Bagi tokoh-tokoh tersebut penjara sama sekali tidak menghalanginya untuk berkarya, itu kenapa...? Karena mereka memiliki tekad, kekuatan batin. Kekutan batin itu pulalah yang dapat mengendalikan perilakunya, bahkan kekuatan batin, motivasi, hasrat dan keinginan, serta keikhlisan itu pulalah yang dapat meningkatkan kinerja otaknya berkerja secara sangat baik.

Menurut pendapat Dr. Salamun dengan mengutip Howard Gardner (1983) dalam “Frames of Mind: The Theory of Multiple Intelligences” dan Howard Gardner (1999)  dalam “Intelligences Reframed: Multiple Intelligences for the 21 st Century”. Menyebutkan bahwa otak kita diselimuti lapisan tipis yang berlendir diseburt sebagai Equilibrium. Jika kita memiliki jiwa dengan motivasi yang tinggi, hasrat yang besar, penuh keikhlasan dan rasa yang selalu dipenuhi dengan perasaan senang tanpa tertekan, maka lapisan equilibrium tersebut akan menebal. Jika lapisan tersebut menebal dapat dipastikan sel-sel otak (neuron) akan memposisikan diri secara tegak lurus. Jika posisi tegak lurus maka neuron tersebut layaknya ‘antena’ yang siap untuk menerima berbagai informasi positif. Itu juga berarti otak kita akan bekerja dengan sangat optimal.

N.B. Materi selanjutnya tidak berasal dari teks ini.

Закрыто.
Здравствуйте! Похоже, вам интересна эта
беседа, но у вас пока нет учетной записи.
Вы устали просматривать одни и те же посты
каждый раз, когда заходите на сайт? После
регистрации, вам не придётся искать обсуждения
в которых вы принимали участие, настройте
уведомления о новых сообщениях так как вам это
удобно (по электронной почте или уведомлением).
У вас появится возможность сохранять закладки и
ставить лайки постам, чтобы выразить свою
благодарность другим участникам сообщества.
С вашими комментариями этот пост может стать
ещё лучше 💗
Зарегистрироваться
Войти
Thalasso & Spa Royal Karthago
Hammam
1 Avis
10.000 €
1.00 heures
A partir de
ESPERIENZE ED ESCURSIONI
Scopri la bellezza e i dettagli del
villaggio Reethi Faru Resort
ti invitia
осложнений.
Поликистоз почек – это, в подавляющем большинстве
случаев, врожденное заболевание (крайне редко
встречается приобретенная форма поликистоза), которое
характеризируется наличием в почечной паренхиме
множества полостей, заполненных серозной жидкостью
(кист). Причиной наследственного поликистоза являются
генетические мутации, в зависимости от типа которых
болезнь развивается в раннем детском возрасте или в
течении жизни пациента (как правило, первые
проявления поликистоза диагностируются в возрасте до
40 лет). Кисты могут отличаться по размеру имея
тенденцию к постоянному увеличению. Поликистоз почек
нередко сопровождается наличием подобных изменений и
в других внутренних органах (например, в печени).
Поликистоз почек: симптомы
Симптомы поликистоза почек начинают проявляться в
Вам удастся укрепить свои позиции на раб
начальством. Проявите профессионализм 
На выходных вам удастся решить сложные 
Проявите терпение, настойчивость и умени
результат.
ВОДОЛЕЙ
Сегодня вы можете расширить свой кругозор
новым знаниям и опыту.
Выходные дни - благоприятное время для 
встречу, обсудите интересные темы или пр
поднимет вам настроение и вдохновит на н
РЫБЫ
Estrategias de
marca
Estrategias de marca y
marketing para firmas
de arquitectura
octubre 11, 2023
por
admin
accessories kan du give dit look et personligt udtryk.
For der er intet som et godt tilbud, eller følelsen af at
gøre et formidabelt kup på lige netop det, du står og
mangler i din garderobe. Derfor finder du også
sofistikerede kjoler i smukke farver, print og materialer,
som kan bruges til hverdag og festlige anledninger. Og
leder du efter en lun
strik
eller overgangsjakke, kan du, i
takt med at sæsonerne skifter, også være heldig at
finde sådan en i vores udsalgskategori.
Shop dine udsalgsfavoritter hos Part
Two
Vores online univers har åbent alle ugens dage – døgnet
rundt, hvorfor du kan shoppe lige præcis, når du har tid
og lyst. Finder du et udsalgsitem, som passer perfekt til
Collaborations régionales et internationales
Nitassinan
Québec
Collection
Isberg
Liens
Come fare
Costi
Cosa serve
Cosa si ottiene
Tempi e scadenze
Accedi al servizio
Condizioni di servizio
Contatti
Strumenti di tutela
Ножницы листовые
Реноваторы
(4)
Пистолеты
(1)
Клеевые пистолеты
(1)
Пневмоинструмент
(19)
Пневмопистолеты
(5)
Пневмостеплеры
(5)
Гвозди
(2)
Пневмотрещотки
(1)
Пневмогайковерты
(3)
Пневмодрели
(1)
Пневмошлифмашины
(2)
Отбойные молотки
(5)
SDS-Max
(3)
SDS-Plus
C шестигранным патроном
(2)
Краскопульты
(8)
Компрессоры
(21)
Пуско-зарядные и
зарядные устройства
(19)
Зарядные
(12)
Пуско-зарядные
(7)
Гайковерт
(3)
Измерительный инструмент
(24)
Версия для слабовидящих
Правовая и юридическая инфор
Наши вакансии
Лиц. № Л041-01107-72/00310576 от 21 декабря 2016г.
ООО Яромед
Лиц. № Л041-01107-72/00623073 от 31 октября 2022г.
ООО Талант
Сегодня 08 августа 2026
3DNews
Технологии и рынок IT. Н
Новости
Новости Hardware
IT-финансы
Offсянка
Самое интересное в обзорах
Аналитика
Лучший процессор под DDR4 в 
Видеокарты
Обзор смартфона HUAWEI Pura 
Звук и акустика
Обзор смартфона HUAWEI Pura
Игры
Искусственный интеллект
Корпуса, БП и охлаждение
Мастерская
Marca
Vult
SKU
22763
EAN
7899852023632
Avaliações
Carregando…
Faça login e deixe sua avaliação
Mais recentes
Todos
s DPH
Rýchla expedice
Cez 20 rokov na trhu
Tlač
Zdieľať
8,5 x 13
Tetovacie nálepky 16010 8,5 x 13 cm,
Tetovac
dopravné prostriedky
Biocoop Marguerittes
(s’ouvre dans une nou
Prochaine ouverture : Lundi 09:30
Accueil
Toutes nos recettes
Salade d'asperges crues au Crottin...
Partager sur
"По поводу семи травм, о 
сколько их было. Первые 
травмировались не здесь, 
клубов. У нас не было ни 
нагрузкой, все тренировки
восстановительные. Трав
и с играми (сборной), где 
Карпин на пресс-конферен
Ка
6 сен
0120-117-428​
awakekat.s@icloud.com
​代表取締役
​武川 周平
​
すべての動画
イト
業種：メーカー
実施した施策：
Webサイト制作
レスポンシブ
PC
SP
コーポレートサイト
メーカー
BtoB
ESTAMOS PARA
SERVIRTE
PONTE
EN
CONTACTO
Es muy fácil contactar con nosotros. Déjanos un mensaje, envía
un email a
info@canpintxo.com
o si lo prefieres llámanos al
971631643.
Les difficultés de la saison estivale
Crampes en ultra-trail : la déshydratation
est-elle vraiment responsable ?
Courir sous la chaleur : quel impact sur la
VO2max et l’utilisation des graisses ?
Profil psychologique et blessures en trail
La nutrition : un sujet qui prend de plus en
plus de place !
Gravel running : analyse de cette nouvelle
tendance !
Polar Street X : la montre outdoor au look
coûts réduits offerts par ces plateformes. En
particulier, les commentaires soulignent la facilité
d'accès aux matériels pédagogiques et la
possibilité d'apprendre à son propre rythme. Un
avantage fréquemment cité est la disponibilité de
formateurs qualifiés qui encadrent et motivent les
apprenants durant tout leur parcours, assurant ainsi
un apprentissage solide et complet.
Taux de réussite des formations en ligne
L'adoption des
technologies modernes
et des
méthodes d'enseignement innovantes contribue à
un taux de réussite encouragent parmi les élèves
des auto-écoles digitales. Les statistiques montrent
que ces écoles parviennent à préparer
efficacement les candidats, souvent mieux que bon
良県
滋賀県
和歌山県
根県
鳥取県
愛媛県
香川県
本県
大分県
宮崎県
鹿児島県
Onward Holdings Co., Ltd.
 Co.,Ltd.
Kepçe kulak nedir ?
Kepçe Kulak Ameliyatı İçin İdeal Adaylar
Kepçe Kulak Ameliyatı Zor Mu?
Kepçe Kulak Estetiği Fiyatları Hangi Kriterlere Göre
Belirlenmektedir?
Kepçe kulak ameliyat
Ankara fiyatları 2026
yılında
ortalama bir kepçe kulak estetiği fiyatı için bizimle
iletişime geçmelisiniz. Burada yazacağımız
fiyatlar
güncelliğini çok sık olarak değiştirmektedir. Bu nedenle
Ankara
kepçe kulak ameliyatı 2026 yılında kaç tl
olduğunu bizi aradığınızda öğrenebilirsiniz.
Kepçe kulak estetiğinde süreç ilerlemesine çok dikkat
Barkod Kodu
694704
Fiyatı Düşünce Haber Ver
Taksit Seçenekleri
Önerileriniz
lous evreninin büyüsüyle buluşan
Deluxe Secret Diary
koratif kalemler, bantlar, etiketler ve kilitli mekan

Sebaliknya jika kita memiliki jiwa dan perasaan yang tidak ikhlas, sangat terpaksa, jengkel, marah, benci tidak senang, mangkel dan miskin dan minim motivasi maka Equilibrium tersebut akan menipis yang menyebabkan posisi neuron tidak dalam posisi tegak bahkan tiarap, itu artinya jangan harap kita mampu menyerap informasi atau pelajaran, jangan pula berharap otak kita bekerja secara baik sama artinya kita tidak akan mampu mengembakan potensi dengan baik.

Kesimpulannya, tempatkan jiwa kita sebagai jiwa yang merdeka: jiwa yang terbebas dan tidak terpenjara oleh rasa malas, malas belajar, malas membaca dan malas mengeksplorasi segenap potensi yang kita miliki.

Sebagaimana dikutip dari Akbar Zainudin: 2011, menyatakan “Sebesar kemauanmu sebesar itu pula yang kau dapatkan.